$10 million settlement ends fraud case
$10 million settlement ends fraud case
Years after a whistle-blower first took on the unenviable task of trying to stop rampant Medicare billing fraud, the bell has finally tolled for Transworld Healthcare in New York City — to the tune of $10 million. The official settlement was unsealed recently.
Christopher Piacentile, a New Jersey businessman, filed a qui tam suit on behalf of the United States under the False Claims Act, alleging that Transworld engaged in a massive kickback scheme in order to generate patient referrals. Piacentile was awarded $1.35 million for his efforts. Attorney Mitch Kreindler of Phebus & Winkelmann in West Chester, PA, was Piacentile’s primary attorney.
"My client became aware of illicit activities, and instead of looking the other way, he took a stand and used an important tool — the False Claims Act — which empowers citizens to stop fraudulent activities against the government," says Kreindler. "In the process, he has helped to stop practices which promote escalating medication prices and put people in potential danger."
Illicit marketing schemes uncovered
Transworld, which distributes a variety of unit-dose medications through subsidiary companies, agreed to pay $10 million to the U.S. government to settle the suit. Most of the medicines involved were pre-mixed, unit-dose respiratory medications, such as albuterol, which is widely used by asthma sufferers.
Piacentile uncovered evidence of illicit marketing schemes and kickback arrangements used by RespiFlow, a Jacksonville, FL-based subsidiary of Transworld, and other Transworld-related entities. He brought the matter to the attention of the government and filed suit under the False Claims Act in October 1997 in the Eastern District of Pennsylvania. In September 1999, the case was transferred under seal to the U.S. District Court for the Eastern District of Texas in Sherman.
Suit alleges payment for patient referrals
Piacentile’s suit alleged that Transworld engaged in the systematic defrauding of Medicare and other government-funded health insurance programs by claiming or causing excessive reimbursements as part of a nationwide marketing scheme. Specifically, the suit claimed that Transworld improperly induced patient referrals by paying kickbacks to durable medical equipment suppliers and physicians in exchange for patient referrals, boasting that the kickbacks "could be a gold mine" for the recipients. Also, the suit alleged that Transworld routinely waived co-insurance payments for Medicare beneficiaries.
Disguised as "marketing fees," Transworld allegedly paid up to $750 in kickbacks to durable medical equipment suppliers and physicians for single patient referrals. Once the referral was made, no additional work was required of the referral source. Transworld paid the kickbacks in small increments each time a patient received a medication shipment. Transworld subsidiaries used a similar kickback program in the promotion of diabetic, urological, urinary, tracheal, ostomy, enteral, and surgical supplies and products.

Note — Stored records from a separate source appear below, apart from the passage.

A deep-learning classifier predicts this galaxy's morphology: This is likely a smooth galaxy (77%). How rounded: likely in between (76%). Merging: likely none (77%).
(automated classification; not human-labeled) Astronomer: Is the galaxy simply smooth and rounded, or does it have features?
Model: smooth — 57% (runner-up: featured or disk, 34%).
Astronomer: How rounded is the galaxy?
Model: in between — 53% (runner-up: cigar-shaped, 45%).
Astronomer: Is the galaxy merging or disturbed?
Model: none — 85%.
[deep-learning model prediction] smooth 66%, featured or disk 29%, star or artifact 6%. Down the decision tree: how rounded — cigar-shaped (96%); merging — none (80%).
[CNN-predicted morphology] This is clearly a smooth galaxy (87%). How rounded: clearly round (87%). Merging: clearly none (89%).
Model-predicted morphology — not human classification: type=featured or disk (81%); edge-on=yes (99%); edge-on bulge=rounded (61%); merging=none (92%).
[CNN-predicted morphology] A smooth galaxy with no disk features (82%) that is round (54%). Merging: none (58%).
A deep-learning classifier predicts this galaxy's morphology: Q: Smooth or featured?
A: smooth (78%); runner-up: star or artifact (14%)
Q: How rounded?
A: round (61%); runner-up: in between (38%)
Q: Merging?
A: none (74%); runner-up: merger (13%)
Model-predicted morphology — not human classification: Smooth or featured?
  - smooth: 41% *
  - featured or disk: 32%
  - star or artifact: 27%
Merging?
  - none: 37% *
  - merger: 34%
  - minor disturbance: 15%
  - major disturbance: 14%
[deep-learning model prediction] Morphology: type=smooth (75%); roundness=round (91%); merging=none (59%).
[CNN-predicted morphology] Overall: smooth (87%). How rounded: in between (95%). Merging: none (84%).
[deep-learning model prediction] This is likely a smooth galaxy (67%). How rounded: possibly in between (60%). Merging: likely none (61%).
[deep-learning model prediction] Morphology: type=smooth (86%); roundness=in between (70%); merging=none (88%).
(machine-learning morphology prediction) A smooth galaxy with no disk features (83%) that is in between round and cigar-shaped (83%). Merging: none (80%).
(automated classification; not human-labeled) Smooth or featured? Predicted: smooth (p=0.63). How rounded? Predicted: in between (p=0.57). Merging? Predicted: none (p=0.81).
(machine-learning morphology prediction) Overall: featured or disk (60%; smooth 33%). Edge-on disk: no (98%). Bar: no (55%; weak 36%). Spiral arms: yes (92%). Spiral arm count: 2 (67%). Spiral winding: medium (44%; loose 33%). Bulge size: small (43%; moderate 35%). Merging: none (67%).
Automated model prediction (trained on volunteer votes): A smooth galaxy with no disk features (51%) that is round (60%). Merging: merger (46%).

"This was a clear kickback operation with substantial ramifications," Kreindler says. "Transworld wanted patients to use their products, and they were willing to buy’ such patients by paying others. By all accounts, they were successful on both counts. As a result, the Medicare program incurred extra, fraudulent costs, and a potentially dangerous situation involving the oversupply and overutilization of drugs was created."
In False Claims Act suits, the government, complainant (known as the "relator"), and attorneys only receive a financial benefit if a recovery is made from the company committing the alleged misconduct.